Saved entries.
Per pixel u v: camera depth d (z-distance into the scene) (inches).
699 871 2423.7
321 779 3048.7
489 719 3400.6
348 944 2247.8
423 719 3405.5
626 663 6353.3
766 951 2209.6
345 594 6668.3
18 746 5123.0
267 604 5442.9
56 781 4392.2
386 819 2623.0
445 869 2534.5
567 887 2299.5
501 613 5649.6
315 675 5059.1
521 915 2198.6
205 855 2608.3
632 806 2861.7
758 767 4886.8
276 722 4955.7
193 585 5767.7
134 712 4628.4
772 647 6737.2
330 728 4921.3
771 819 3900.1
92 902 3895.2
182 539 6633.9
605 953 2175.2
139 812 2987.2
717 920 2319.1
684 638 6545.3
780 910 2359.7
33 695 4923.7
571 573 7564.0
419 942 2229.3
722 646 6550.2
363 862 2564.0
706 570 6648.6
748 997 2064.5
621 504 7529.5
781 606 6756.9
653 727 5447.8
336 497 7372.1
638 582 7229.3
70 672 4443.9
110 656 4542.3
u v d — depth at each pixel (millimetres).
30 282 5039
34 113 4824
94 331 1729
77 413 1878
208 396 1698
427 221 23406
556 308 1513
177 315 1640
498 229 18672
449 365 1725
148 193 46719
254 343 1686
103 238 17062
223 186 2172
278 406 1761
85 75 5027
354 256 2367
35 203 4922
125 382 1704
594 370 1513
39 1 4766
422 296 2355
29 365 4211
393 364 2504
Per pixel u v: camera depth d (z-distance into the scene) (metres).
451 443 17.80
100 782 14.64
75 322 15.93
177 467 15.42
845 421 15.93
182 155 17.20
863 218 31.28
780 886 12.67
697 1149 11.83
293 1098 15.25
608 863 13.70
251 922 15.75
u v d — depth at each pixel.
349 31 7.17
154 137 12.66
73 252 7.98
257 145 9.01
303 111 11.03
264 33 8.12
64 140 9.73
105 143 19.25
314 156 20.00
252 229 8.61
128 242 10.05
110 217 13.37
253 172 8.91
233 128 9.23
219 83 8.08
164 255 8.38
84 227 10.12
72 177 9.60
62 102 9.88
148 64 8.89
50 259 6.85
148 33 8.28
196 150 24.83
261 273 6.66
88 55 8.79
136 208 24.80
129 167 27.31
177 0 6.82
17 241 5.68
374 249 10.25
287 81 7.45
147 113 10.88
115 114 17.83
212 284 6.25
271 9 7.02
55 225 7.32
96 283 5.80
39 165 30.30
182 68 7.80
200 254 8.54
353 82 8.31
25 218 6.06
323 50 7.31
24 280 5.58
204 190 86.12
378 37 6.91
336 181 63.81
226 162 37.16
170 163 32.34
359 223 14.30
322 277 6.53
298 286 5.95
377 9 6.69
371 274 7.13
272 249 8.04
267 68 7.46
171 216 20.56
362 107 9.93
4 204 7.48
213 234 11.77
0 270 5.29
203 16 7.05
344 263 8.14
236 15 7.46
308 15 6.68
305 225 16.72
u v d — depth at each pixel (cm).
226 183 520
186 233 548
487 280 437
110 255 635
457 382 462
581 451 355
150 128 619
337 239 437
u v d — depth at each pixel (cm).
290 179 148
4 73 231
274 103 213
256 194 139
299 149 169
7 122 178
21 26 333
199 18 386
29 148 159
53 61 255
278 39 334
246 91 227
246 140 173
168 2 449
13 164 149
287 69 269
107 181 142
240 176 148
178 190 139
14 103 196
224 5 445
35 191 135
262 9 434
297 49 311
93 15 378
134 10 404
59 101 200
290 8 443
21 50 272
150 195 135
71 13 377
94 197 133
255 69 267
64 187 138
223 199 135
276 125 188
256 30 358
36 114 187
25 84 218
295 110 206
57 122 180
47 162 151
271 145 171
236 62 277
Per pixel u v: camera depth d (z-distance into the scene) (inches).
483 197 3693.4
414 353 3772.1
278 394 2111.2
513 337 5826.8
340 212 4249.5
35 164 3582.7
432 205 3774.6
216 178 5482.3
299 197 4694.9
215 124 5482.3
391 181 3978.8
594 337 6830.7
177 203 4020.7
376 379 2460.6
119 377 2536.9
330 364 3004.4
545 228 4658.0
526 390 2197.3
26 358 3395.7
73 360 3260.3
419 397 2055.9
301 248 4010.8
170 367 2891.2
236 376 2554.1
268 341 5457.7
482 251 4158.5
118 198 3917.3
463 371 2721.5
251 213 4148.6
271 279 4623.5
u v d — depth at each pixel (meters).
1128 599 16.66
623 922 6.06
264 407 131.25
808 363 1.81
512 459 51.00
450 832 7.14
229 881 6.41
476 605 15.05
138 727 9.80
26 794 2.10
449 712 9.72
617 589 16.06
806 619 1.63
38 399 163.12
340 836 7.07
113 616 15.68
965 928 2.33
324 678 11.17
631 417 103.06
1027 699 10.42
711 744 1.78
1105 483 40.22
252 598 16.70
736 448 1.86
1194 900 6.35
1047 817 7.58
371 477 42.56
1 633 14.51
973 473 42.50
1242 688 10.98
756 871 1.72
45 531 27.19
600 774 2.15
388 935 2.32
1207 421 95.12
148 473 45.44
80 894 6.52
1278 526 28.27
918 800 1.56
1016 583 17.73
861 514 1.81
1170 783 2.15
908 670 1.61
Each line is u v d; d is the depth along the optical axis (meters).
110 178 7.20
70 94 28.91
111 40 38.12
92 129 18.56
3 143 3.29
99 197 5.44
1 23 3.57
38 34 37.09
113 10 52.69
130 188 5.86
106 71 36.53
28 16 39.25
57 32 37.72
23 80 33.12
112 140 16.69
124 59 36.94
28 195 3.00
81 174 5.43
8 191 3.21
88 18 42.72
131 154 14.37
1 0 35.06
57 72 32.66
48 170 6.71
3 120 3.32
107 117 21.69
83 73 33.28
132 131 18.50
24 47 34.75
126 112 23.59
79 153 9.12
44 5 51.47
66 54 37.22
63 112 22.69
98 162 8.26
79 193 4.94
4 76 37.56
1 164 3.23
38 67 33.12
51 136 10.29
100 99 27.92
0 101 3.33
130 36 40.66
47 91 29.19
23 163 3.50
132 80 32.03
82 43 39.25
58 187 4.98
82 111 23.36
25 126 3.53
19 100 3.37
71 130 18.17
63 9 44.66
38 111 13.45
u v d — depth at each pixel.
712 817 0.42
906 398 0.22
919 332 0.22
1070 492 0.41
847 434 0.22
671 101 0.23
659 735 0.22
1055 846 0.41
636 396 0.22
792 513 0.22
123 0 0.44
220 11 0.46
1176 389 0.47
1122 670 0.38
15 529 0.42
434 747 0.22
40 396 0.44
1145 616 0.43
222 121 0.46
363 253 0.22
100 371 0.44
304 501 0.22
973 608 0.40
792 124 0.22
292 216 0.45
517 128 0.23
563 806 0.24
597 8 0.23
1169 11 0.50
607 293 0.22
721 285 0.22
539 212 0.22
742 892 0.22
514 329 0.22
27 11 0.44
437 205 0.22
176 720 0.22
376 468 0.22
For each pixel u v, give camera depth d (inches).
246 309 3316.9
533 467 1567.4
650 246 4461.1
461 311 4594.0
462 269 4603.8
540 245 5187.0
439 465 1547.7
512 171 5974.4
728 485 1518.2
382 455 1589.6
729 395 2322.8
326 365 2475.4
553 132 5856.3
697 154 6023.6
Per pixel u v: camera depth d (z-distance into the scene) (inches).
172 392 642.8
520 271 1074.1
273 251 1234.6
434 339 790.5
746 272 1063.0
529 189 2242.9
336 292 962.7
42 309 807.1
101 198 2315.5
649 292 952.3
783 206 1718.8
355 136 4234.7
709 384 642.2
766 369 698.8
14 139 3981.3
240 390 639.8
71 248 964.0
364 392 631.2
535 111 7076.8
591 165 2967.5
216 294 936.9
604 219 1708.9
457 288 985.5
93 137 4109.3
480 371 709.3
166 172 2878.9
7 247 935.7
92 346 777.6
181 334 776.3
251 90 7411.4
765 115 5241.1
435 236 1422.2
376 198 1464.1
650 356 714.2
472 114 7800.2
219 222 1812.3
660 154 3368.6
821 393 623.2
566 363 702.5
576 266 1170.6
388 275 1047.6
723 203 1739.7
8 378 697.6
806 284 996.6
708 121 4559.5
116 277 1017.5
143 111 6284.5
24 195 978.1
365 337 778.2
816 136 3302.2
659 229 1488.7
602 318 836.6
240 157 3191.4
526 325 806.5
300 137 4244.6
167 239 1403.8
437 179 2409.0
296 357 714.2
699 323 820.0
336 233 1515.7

What needs to be done.
Starting at the line above that contains "34 113 4824", write out each line exactly until the line that contains "35 164 3582.7" has been written, and stop there.

Output of the exercise.
34 113 4824
94 331 1729
77 413 1878
208 396 1698
427 221 23406
556 308 1513
177 315 1640
498 229 18672
449 365 1725
148 193 46719
254 343 1686
103 238 17062
223 186 2172
278 406 1761
85 75 5027
354 256 2367
35 203 4922
125 382 1704
594 370 1513
39 1 4766
422 296 2355
29 365 4211
393 364 2504
Per pixel u v: camera depth d (z-distance into the scene) (metres).
451 443 17.80
100 782 14.64
75 322 15.93
177 467 15.42
845 421 15.93
182 155 17.20
863 218 31.28
780 886 12.67
697 1149 11.83
293 1098 15.25
608 863 13.70
251 922 15.75
u v d — depth at each pixel.
349 31 7.17
154 137 12.66
73 252 7.98
257 145 9.01
303 111 11.03
264 33 8.12
64 140 9.73
105 143 19.25
314 156 20.00
252 229 8.61
128 242 10.05
110 217 13.37
253 172 8.91
233 128 9.23
219 83 8.08
164 255 8.38
84 227 10.12
72 177 9.60
62 102 9.88
148 64 8.89
50 259 6.85
148 33 8.28
196 150 24.83
261 273 6.66
88 55 8.79
136 208 24.80
129 167 27.31
177 0 6.82
17 241 5.68
374 249 10.25
287 81 7.45
147 113 10.88
115 114 17.83
212 284 6.25
271 9 7.02
55 225 7.32
96 283 5.80
39 165 30.30
182 68 7.80
200 254 8.54
353 82 8.31
25 218 6.06
323 50 7.31
24 280 5.58
204 190 86.12
378 37 6.91
336 181 63.81
226 162 37.16
170 163 32.34
359 223 14.30
322 277 6.53
298 286 5.95
377 9 6.69
371 274 7.13
272 249 8.04
267 68 7.46
171 216 20.56
362 107 9.93
4 204 7.48
213 234 11.77
0 270 5.29
203 16 7.05
344 263 8.14
236 15 7.46
308 15 6.68
305 225 16.72
u v d — depth at each pixel (cm).
226 183 520
186 233 548
487 280 437
110 255 635
457 382 462
581 451 355
150 128 619
337 239 437
u v d — depth at each pixel (cm).
290 179 148
4 73 231
274 103 213
256 194 139
299 149 169
7 122 178
21 26 333
199 18 386
29 148 159
53 61 255
278 39 334
246 91 227
246 140 173
168 2 449
13 164 149
287 69 269
107 181 142
240 176 148
178 190 139
14 103 196
224 5 445
35 191 135
262 9 434
297 49 311
93 15 378
134 10 404
59 101 200
290 8 443
21 50 272
150 195 135
71 13 377
94 197 133
255 69 267
64 187 138
223 199 135
276 125 188
256 30 358
36 114 187
25 84 218
295 110 206
57 122 180
47 162 151
271 145 171
236 62 277
Per pixel u v: camera depth d (z-distance into the scene) (inches).
483 197 3693.4
414 353 3772.1
278 394 2111.2
513 337 5826.8
340 212 4249.5
35 164 3582.7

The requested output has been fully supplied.